When you reach the line in the data below that contains "## What is TStack?", please start repeating lines exactly, and stop after the line that contains "Think of it", repeating nothing else.

--- START ---

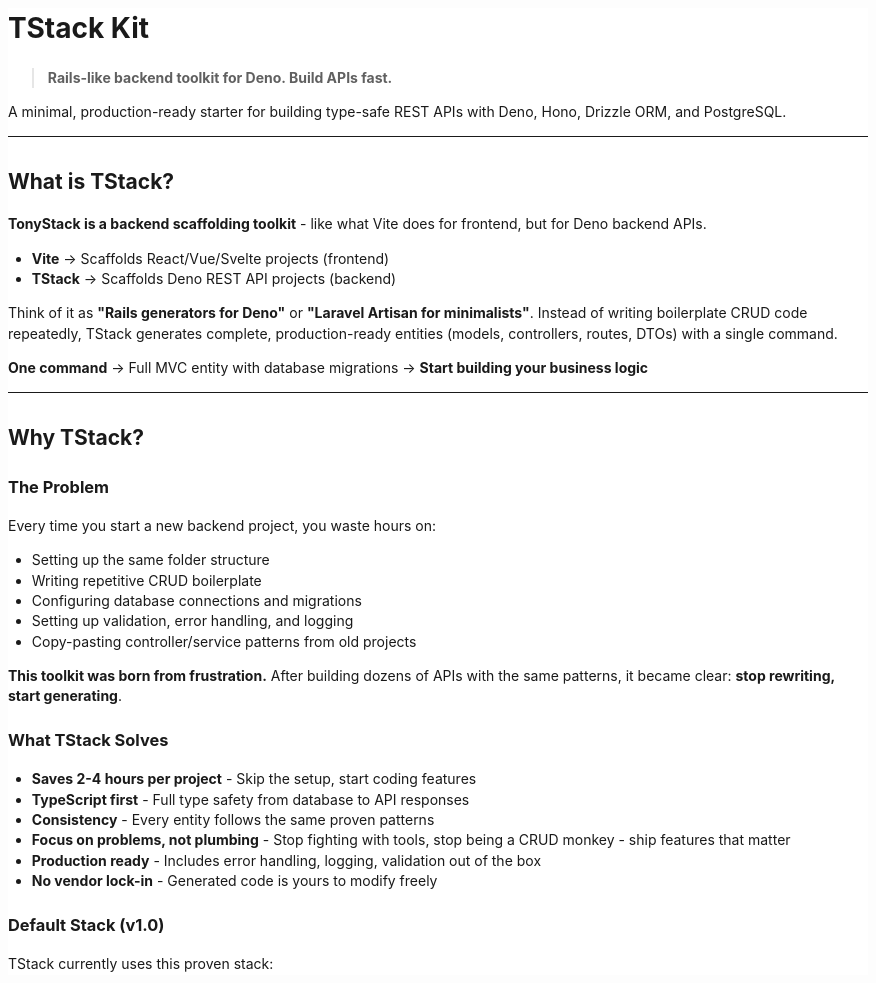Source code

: # TStack Kit

> **Rails-like backend toolkit for Deno. Build APIs fast.**

A minimal, production-ready starter for building type-safe REST APIs with Deno, Hono, Drizzle ORM, and PostgreSQL.

---

## What is TStack?

**TonyStack is a backend scaffolding toolkit** - like what Vite does for frontend, but for Deno backend APIs.

- **Vite** → Scaffolds React/Vue/Svelte projects (frontend)
- **TStack** → Scaffolds Deno REST API projects (backend)

Think of it as **"Rails generators for Deno"** or **"Laravel Artisan for minimalists"**. Instead of writing boilerplate CRUD code repeatedly, TStack generates complete, production-ready entities (models, controllers, routes, DTOs) with a single command.

**One command** → Full MVC entity with database migrations → **Start building your business logic**

---

## Why TStack?

### The Problem

Every time you start a new backend project, you waste hours on:

- Setting up the same folder structure
- Writing repetitive CRUD boilerplate
- Configuring database connections and migrations
- Setting up validation, error handling, and logging
- Copy-pasting controller/service patterns from old projects

**This toolkit was born from frustration.** After building dozens of APIs with the same patterns, it became clear: **stop rewriting, start generating**.

### What TStack Solves

- **Saves 2-4 hours per project** - Skip the setup, start coding features
- **TypeScript first** - Full type safety from database to API responses
- **Consistency** - Every entity follows the same proven patterns
- **Focus on problems, not plumbing** - Stop fighting with tools, stop being a CRUD monkey - ship features that matter
- **Production ready** - Includes error handling, logging, validation out of the box
- **No vendor lock-in** - Generated code is yours to modify freely

### Default Stack (v1.0)

TStack currently uses this proven stack:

--- END ---

■ **SOLUTION FOR THIS TASK**
## What is TStack?

**TonyStack is a backend scaffolding toolkit** - like what Vite does for frontend, but for Deno backend APIs.

- **Vite** → Scaffolds React/Vue/Svelte projects (frontend)
- **TStack** → Scaffolds Deno REST API projects (backend)

Think of it as **"Rails generators for Deno"** or **"Laravel Artisan for minimalists"**. Instead of writing boilerplate CRUD code repeatedly, TStack generates complete, production-ready entities (models, controllers, routes, DTOs) with a single command.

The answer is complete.